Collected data
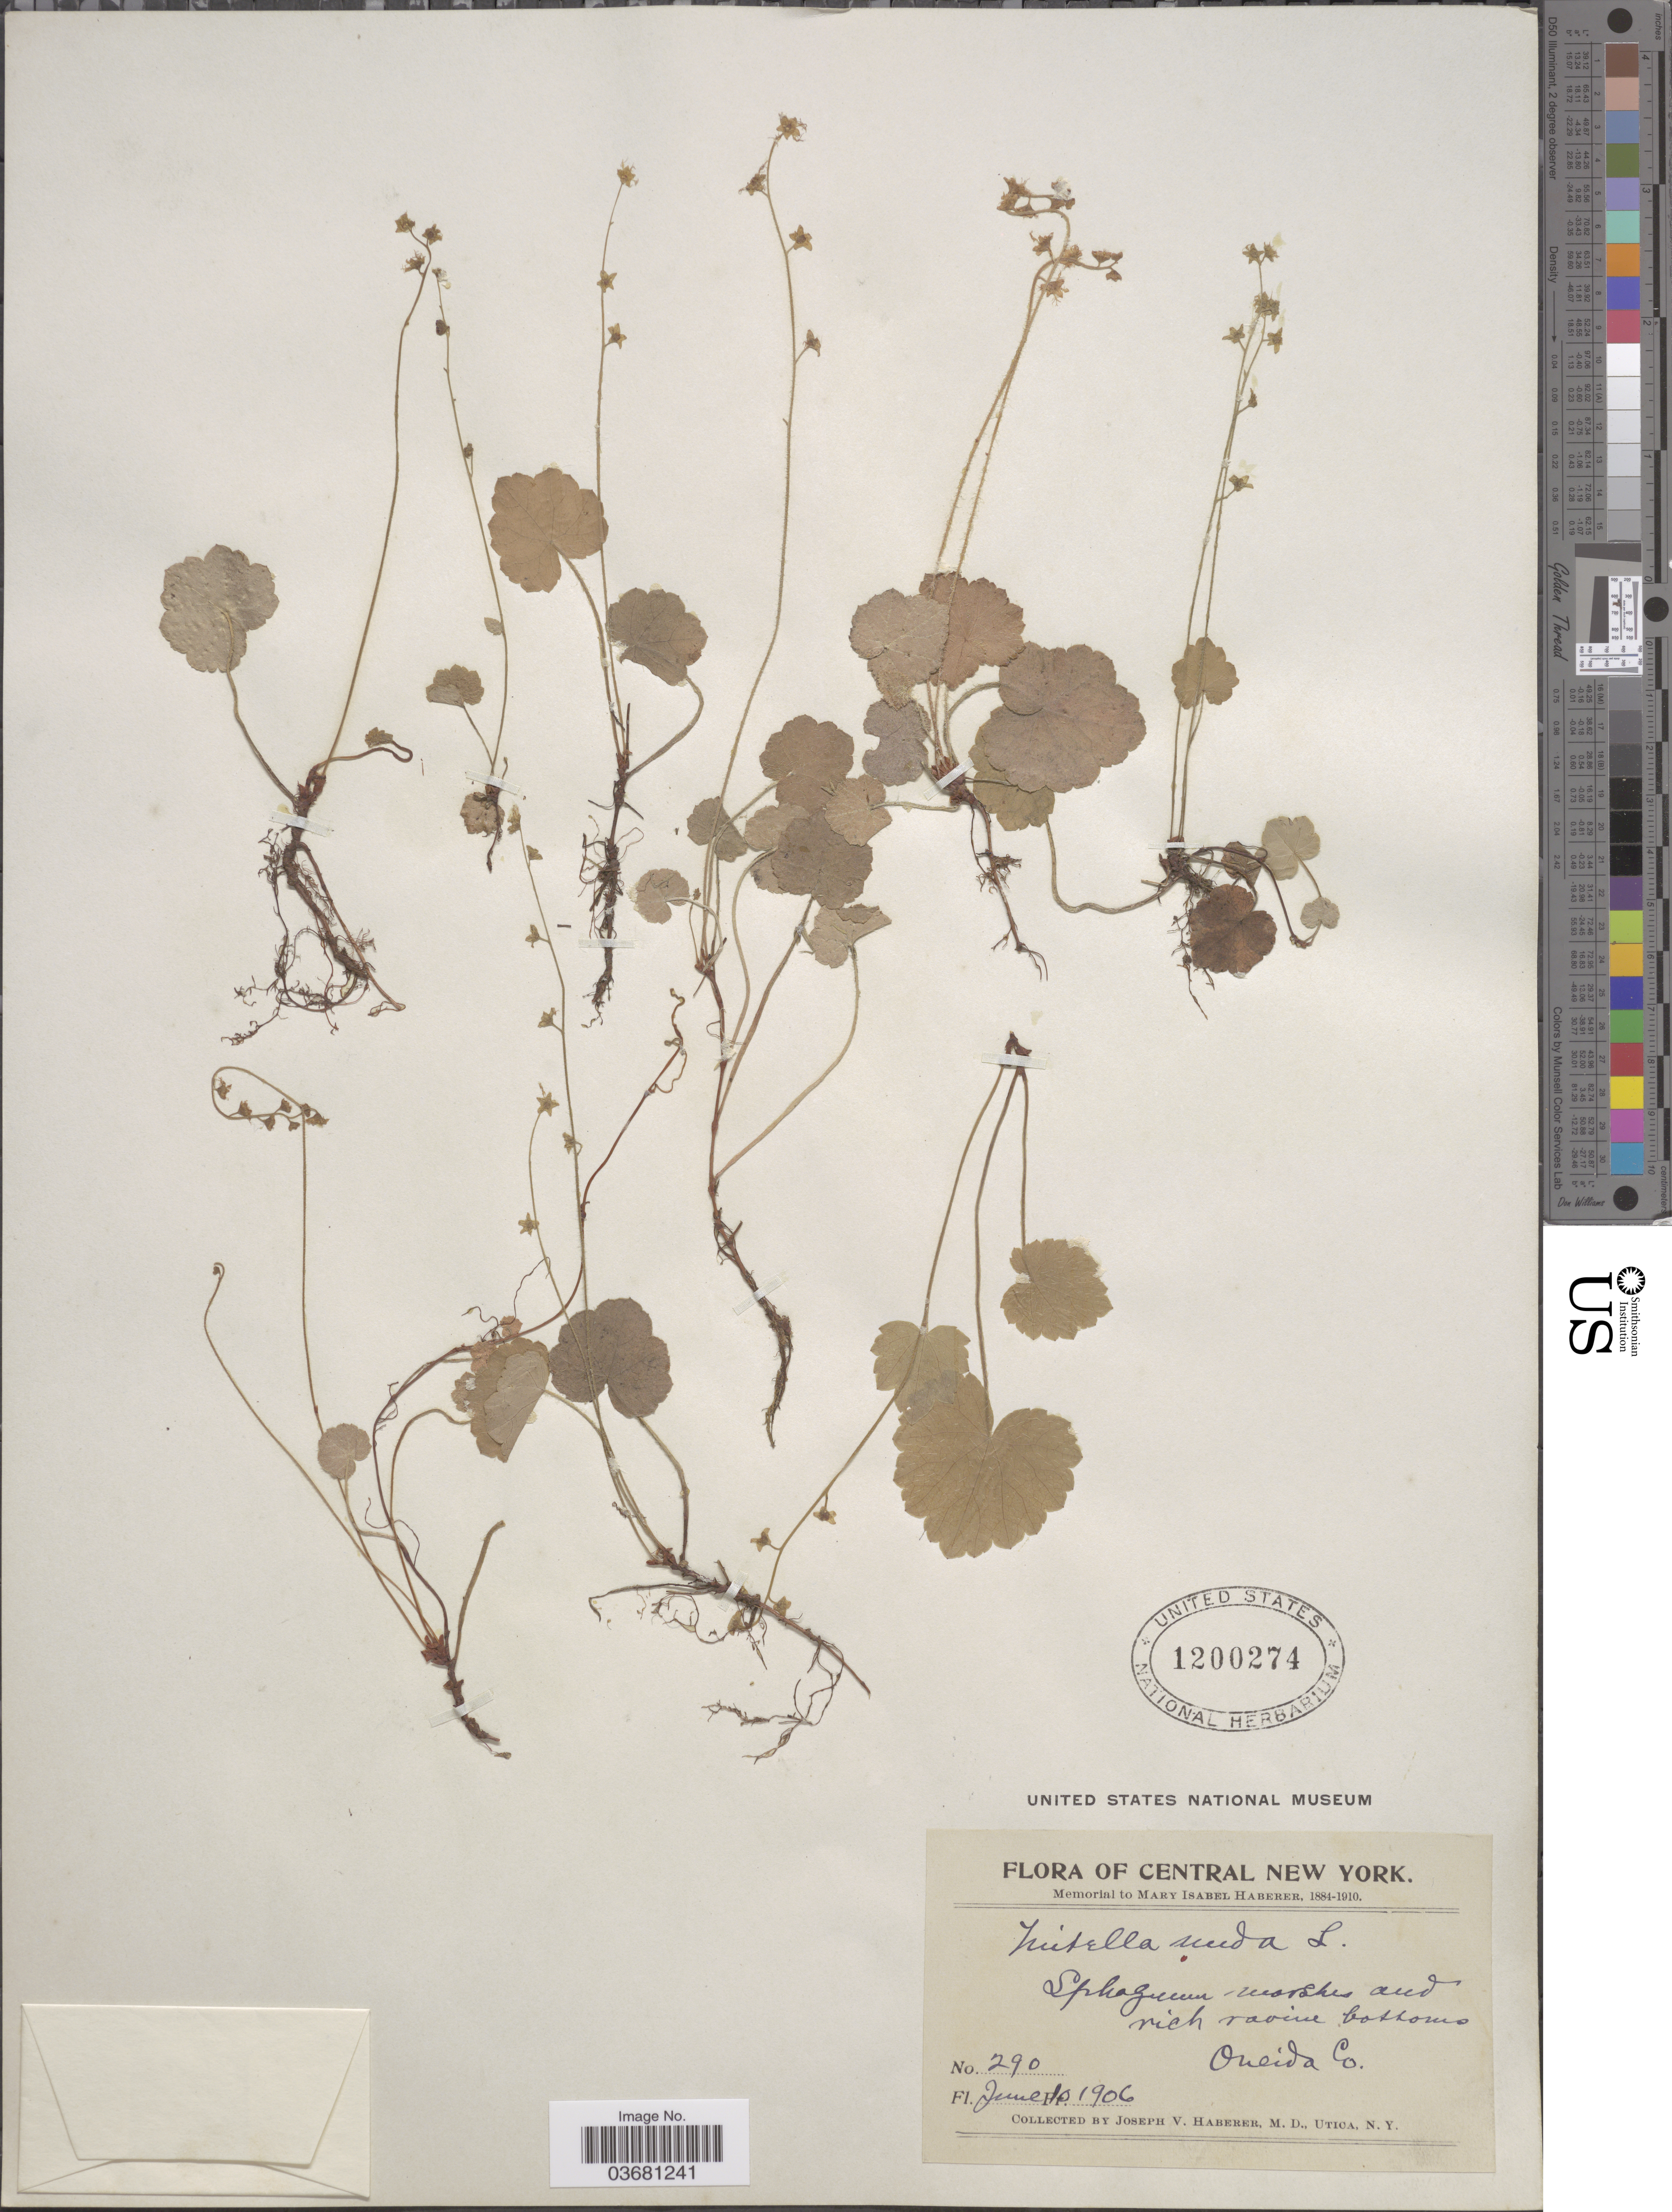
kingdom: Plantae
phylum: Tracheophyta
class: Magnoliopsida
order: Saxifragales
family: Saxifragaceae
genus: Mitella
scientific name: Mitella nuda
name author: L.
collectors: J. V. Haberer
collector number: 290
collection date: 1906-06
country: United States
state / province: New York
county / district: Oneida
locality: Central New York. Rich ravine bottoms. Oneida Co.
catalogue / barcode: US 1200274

To be done:
Reproduce every line of the data above word for word, leaving out the pictures.

In response:
kingdom: Plantae
phylum: Tracheophyta
class: Magnoliopsida
order: Saxifragales
family: Saxifragaceae
genus: Mitella
scientific name: Mitella nuda
name author: L.
collectors: J. V. Haberer
collector number: 290
collection date: 1906-06
country: United States
state / province: New York
county / district: Oneida
locality: Central New York. Rich ravine bottoms. Oneida Co.
catalogue / barcode: US 1200274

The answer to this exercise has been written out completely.